▸ Texte fourni:
^^^^^^^^
Son utilisation classique dans un studio analogique
Les deux systèmes de monitoring
- Via la tête de lecture (mode repro), ce qui permet d’entendre ce qui a vraiment été enregistré. C’est cette méthode qui est utilisé pour le mixage
- Via la tête d’enregistrement (mode synchro), ce qui permet d’écouter le signal en train d’enregistrer sans latence avec ce qui est déjà enregistré. Cette méthode est donc utilisée pour les overdubs. Le problème de ce mode est l’absence de contrôle sur le signal post bande.
Pour permettre le mode synchro il a fallu que la tête d’enregistrement puisse être permutée en tête de lecture, on l’appelle donc aussi tête de synchro. Sur chaque piste indépendamment on peut donc commuter les entrefers en lecture ou en enregistrement.
^^^^^^^^
▸ Données d'entrée:
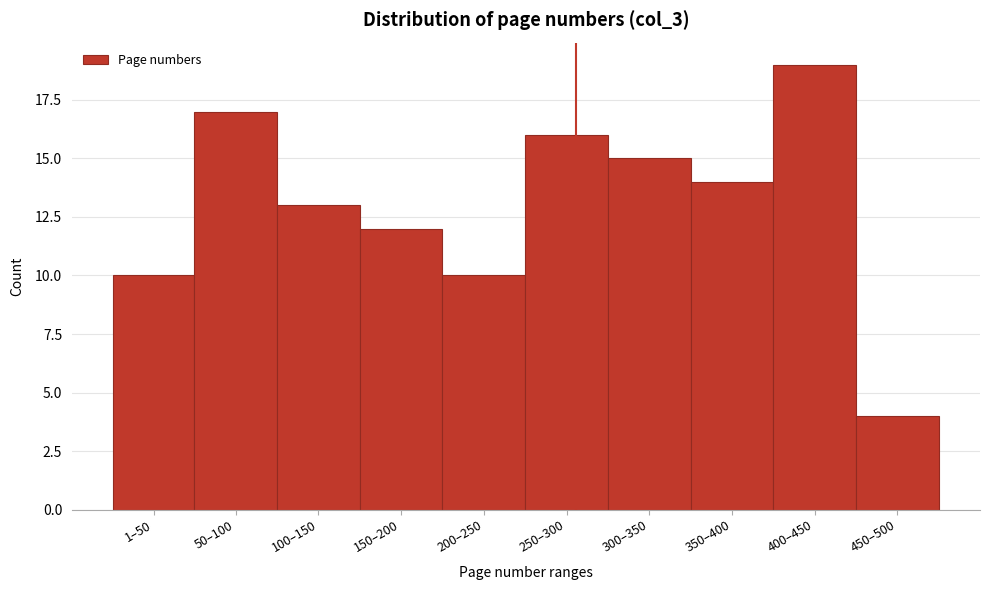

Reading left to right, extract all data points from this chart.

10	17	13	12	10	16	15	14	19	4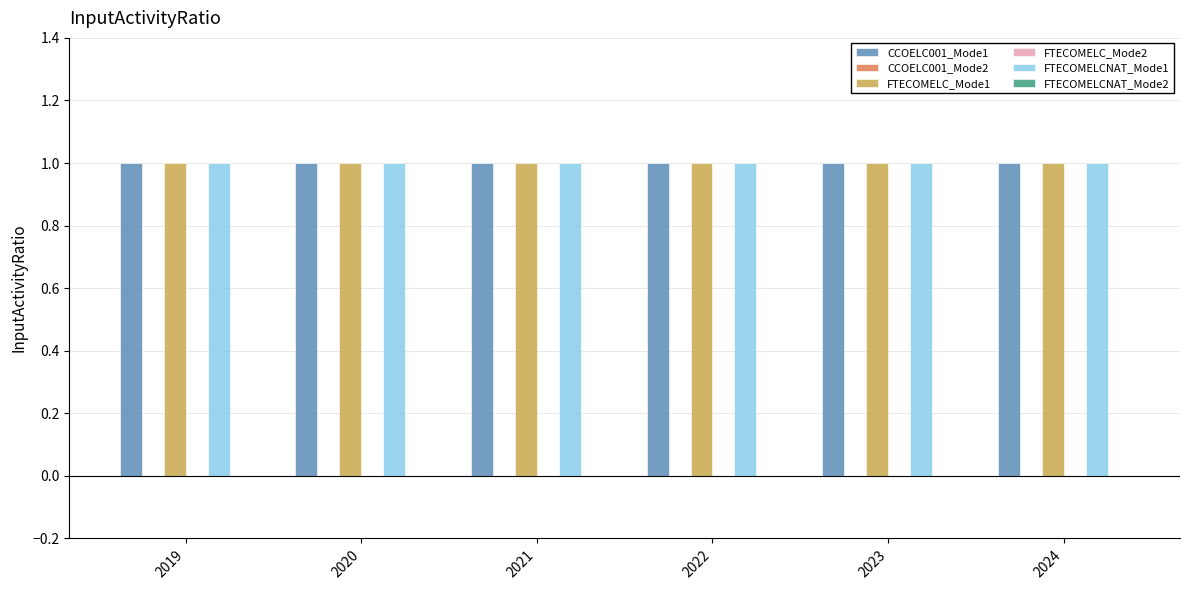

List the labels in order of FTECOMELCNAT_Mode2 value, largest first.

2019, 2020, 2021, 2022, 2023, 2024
^^^^^^^^
▸ Activité 1: Relevez toutes les appellations de têtes de magnétophone mentionnées dans le texte fourni.
▸ Activité 2: D'après le texte fourni, quel est le problème du mode synchro ?
▸ Activité 3: Recopiez fidèlement le passage du texte fourni compris entre « Son utilisation classique » et « ou en enregistrement. », ces deux extraits inclus.

▸ Résultat obtenu 1: tête de lecture, tête d'enregistrement, tête de synchro

▸ Résultat obtenu 2: L'absence de contrôle sur le signal post bande.

▸ Résultat obtenu 3:
Son utilisation classique dans un studio analogique
Les deux systèmes de monitoring
- Via la tête de lecture (mode repro), ce qui permet d’entendre ce qui a vraiment été enregistré. C’est cette méthode qui est utilisé pour le mixage
- Via la tête d’enregistrement (mode synchro), ce qui permet d’écouter le signal en train d’enregistrer sans latence avec ce qui est déjà enregistré. Cette méthode est donc utilisée pour les overdubs. Le problème de ce mode est l’absence de contrôle sur le signal post bande.
Pour permettre le mode synchro il a fallu que la tête d’enregistrement puisse être permutée en tête de lecture, on l’appelle donc aussi tête de synchro. Sur chaque piste indépendamment on peut donc commuter les entrefers en lecture ou en enregistrement.